Una de las cosas que se encuentran todos los días cuando se habla de coaching es que las personas no saben de lo que hablan, ni aquellos que tienen poca educación, ni tampoco los gerentes de recursos humanos de grandes empresas, el desconocimiento es enorme, y peor aún, la sensación de saber mucho del tema es muy generalizada, es decir, el peor de los mundos desde la perspectiva de la ignorancia.


Si quienes contratan servicios o programas de coaching no saben lo que realmente están pidiendo ni lo que razonablemente pueden esperar de este acompañamiento; y por otra parte, muchas personas ofrecen coaching sin la formación necesaria o incluso sin ser coaching lo que hacen, entonces es momento de comenzar a desmitificar algunas cosas.


Coaching es una metodología de acompañamiento que se basa en la realización de preguntas para que la persona pueda encontrar sus propias respuestas, construir estrategias y actuar de una manera que les brinde mejores resultados y logro de sus metas.
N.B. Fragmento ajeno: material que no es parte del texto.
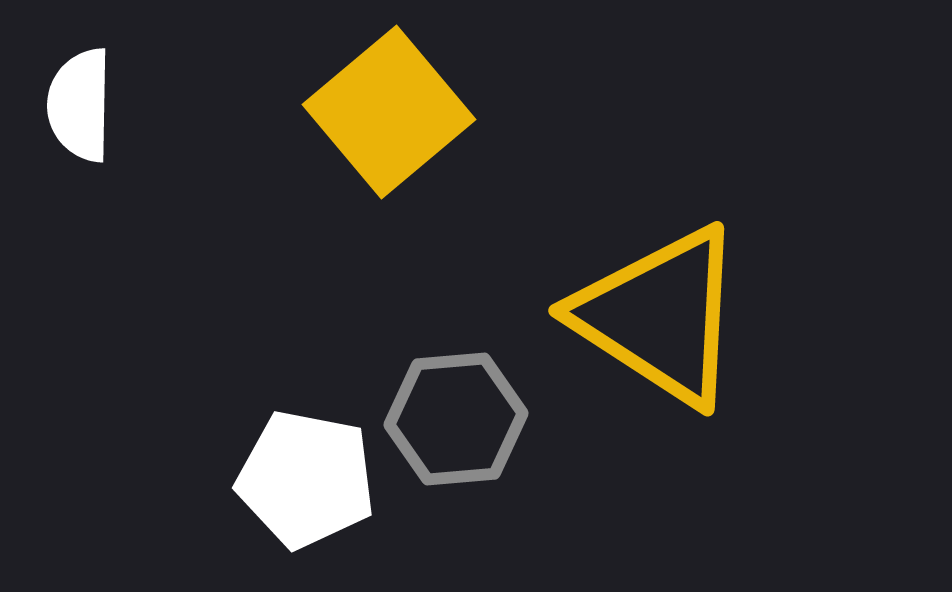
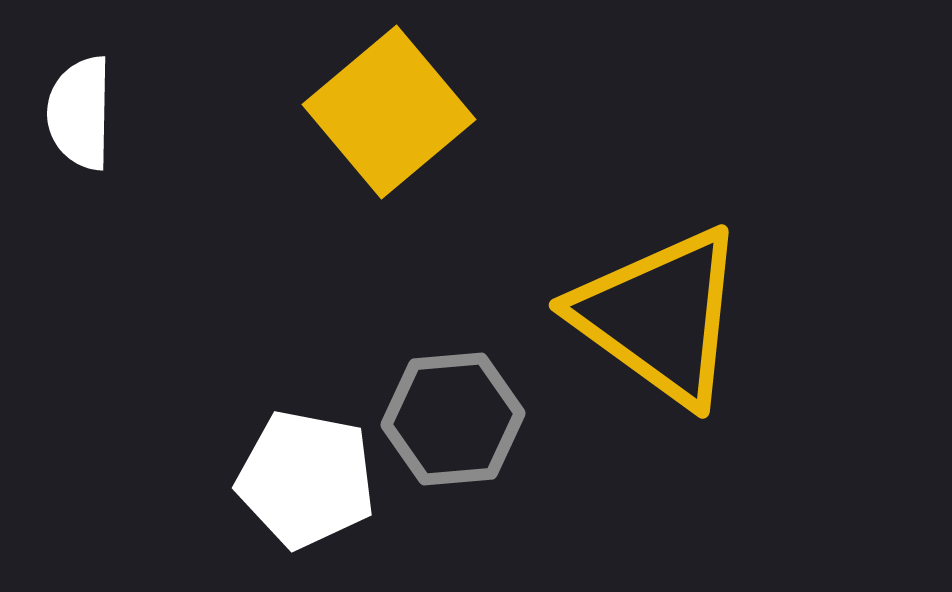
white semicircle: moved 8 px down
yellow triangle: rotated 3 degrees clockwise
gray hexagon: moved 3 px left
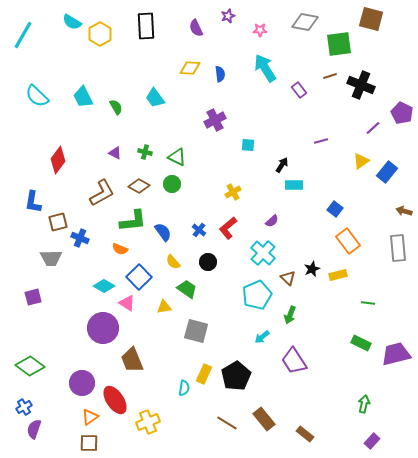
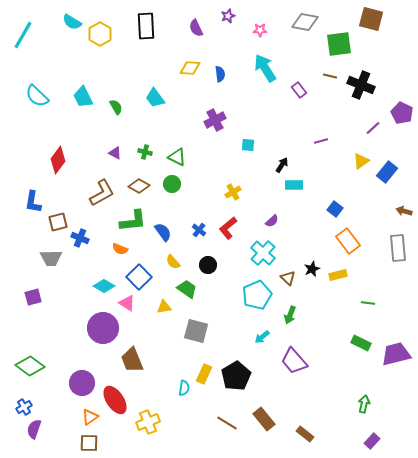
brown line at (330, 76): rotated 32 degrees clockwise
black circle at (208, 262): moved 3 px down
purple trapezoid at (294, 361): rotated 8 degrees counterclockwise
Desde esta perspectiva la única experiencia que debiera importarnos del coach es que sepa hacer coaching, no que haya vivido lo mismo que nosotros, ya que todo el acompañamiento versa sobre el coachee (cliente) y no sobre el coach.


Esta gran confusión de que el coach es un mentor, alguien que nos va a enseñar o que es capaz de darse cuenta en nosotros de aquello que uno mismo no logra ver, es una falacia que ha crecido y que debe ser enseñada y educada ampliamente.


Como en cualquier disciplina la experiencia hace una diferencia en las competencias profesionales, no es lo mismo quien ha hecho algo un par de días que aquel que lo ha hecho por años. Pero también es cierto que hay personas que han hecho las cosas mal por demasiado tiempo, y es por eso que el coaching no “lo enseña la vida” sino que se estudia formalmente y se acredita por medio de entidades serias.


El coaching aún requiere mayor regulación y que sea seria, no podemos tener asociaciones gremiales con un dueño y al servicio de una empresa, pero también el coaching requiere educación, y eso es responsabilidad de todos los coaches profesionales, de que prime la ética, la transparencia y el profesionalismo en una disciplina que se está preparando para ser una profesión con todas sus letras.